### [What needs to be done]
I'd like every line in the following listing that holds "Variety" copied.
*** Source information
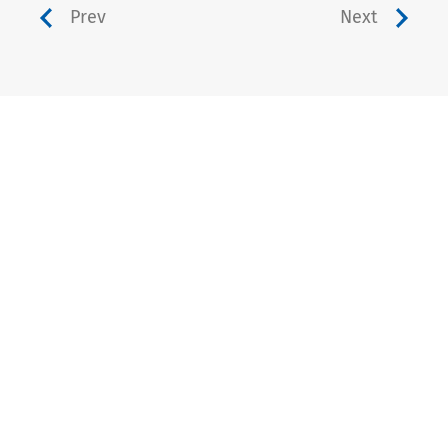
Prev
Next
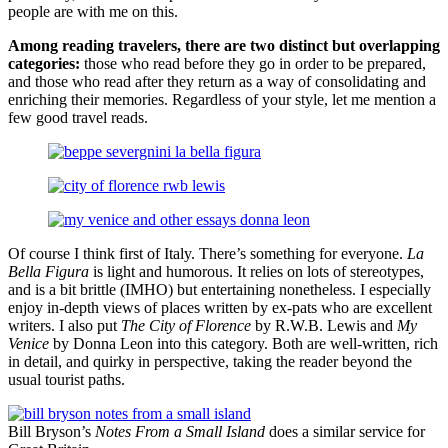
people are with me on this.
Among reading travelers, there are two distinct but overlapping
categories:
those who read before they go in order to be prepared,
and those who read after they return as a way of consolidating and
enriching their memories. Regardless of your style, let me mention a
few good travel reads.
Of course I think first of Italy. There’s something for everyone.
La
Bella Figura
is light and humorous. It relies on lots of stereotypes,
and is a bit brittle (IMHO) but entertaining nonetheless. I especially
enjoy in-depth views of places written by ex-pats who are excellent
writers. I also put
The City of Florence
by R.W.B. Lewis and
My
Venice
by Donna Leon into this category. Both are well-written, rich
in detail, and quirky in perspective, taking the reader beyond the
usual tourist paths.
Bill Bryson’s
Notes From a Small Island
does a similar service for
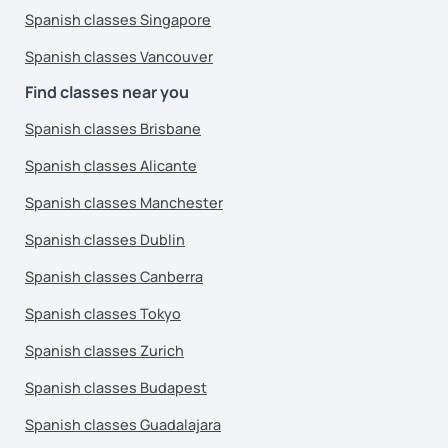
Spanish classes Singapore
Spanish classes Vancouver
Find classes near you
Spanish classes Brisbane
Spanish classes Alicante
Spanish classes Manchester
Spanish classes Dublin
Spanish classes Canberra
Spanish classes Tokyo
Spanish classes Zurich
Spanish classes Budapest
Spanish classes Guadalajara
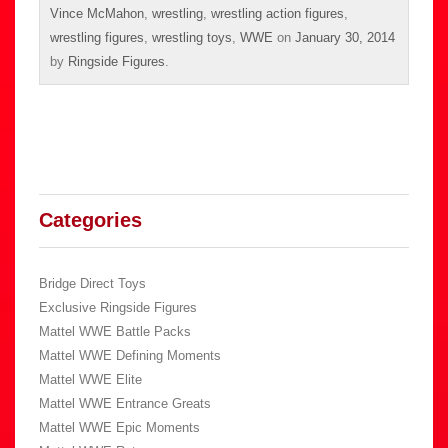
Vince McMahon
,
wrestling
,
wrestling action figures
,
wrestling figures
,
wrestling toys
,
WWE
on
January 30, 2014
by
Ringside Figures
.
Categories
Bridge Direct Toys
Exclusive Ringside Figures
Mattel WWE Battle Packs
Mattel WWE Defining Moments
Mattel WWE Elite
Mattel WWE Entrance Greats
Mattel WWE Epic Moments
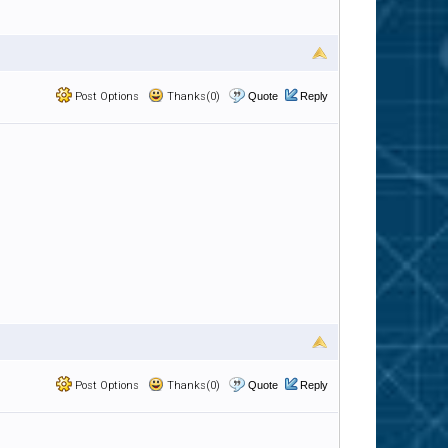
Post Options
Thanks(0)
Quote
Reply
Post Options
Thanks(0)
Quote
Reply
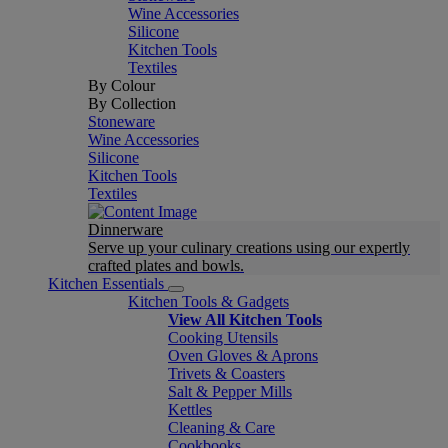
Wine Accessories
Silicone
Kitchen Tools
Textiles
By Colour
By Collection
Stoneware
Wine Accessories
Silicone
Kitchen Tools
Textiles
Dinnerware
Serve up your culinary creations using our expertly
crafted plates and bowls.
Kitchen Essentials
Kitchen Tools & Gadgets
View All Kitchen Tools
Cooking Utensils
Oven Gloves & Aprons
Trivets & Coasters
Salt & Pepper Mills
Kettles
Cleaning & Care
Cookbooks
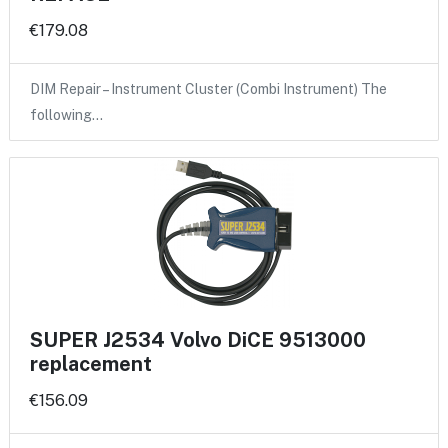
€179.08
DIM Repair – Instrument Cluster (Combi Instrument) The
following…
SUPER J2534 Volvo DiCE 9513000
replacement
€156.09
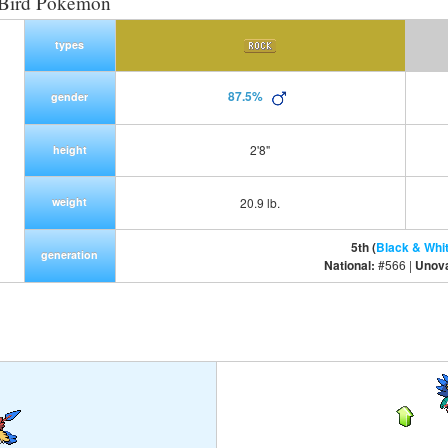
 Bird Pokemon
types
87.5%
gender
2'8"
height
weight
20.9 lb.
5th (
Black & Whi
generation
National:
#566 |
Unov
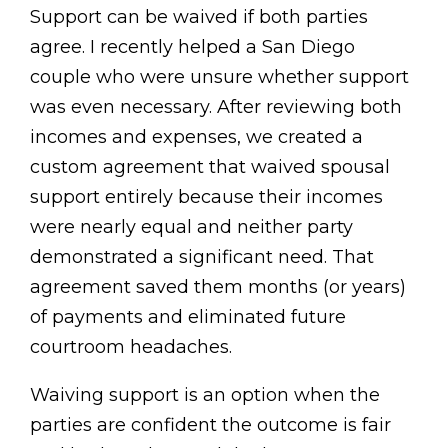
Support can be waived if both parties
agree. I recently helped a San Diego
couple who were unsure whether support
was even necessary. After reviewing both
incomes and expenses, we created a
custom agreement that waived spousal
support entirely because their incomes
were nearly equal and neither party
demonstrated a significant need. That
agreement saved them months (or years)
of payments and eliminated future
courtroom headaches.
Waiving support is an option when the
parties are confident the outcome is fair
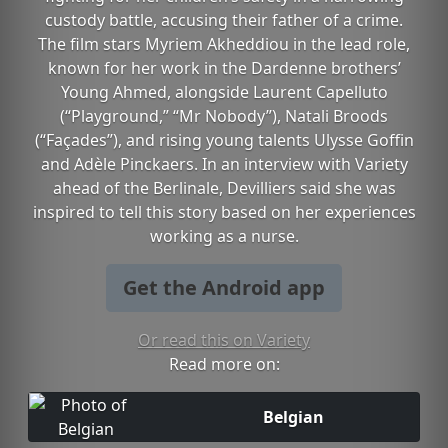
custody battle, accusing their father of a crime.
The film stars Myriem Akheddiou in the lead role,
known for her work in the Dardenne brothers’
Young Ahmed, alongside Laurent Capelluto
(“Playground,” “Mr Nobody”), Natali Broods
(“Façades”), and rising young talents Ulysse Goffin
and Adèle Pinckaers. In an interview with Variety
ahead of the Berlinale, Devilliers said she was
inspired to tell this story based on her experiences
working as a nurse.
Get the Android app
Or read this on Variety
Read more on:
Belgian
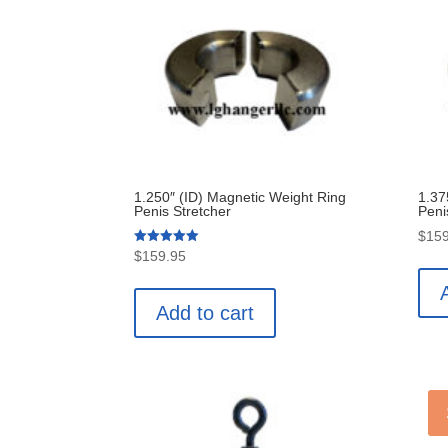
price:
low
to
high
1.250″ (ID) Magnetic Weight Ring
1.37
Penis Stretcher
Peni
$
159
Rated
$
159.95
5.00
out of 5
Add to cart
******
### [Exercise output]
and Adèle Pinckaers. In an interview with Variety
Or read this on Variety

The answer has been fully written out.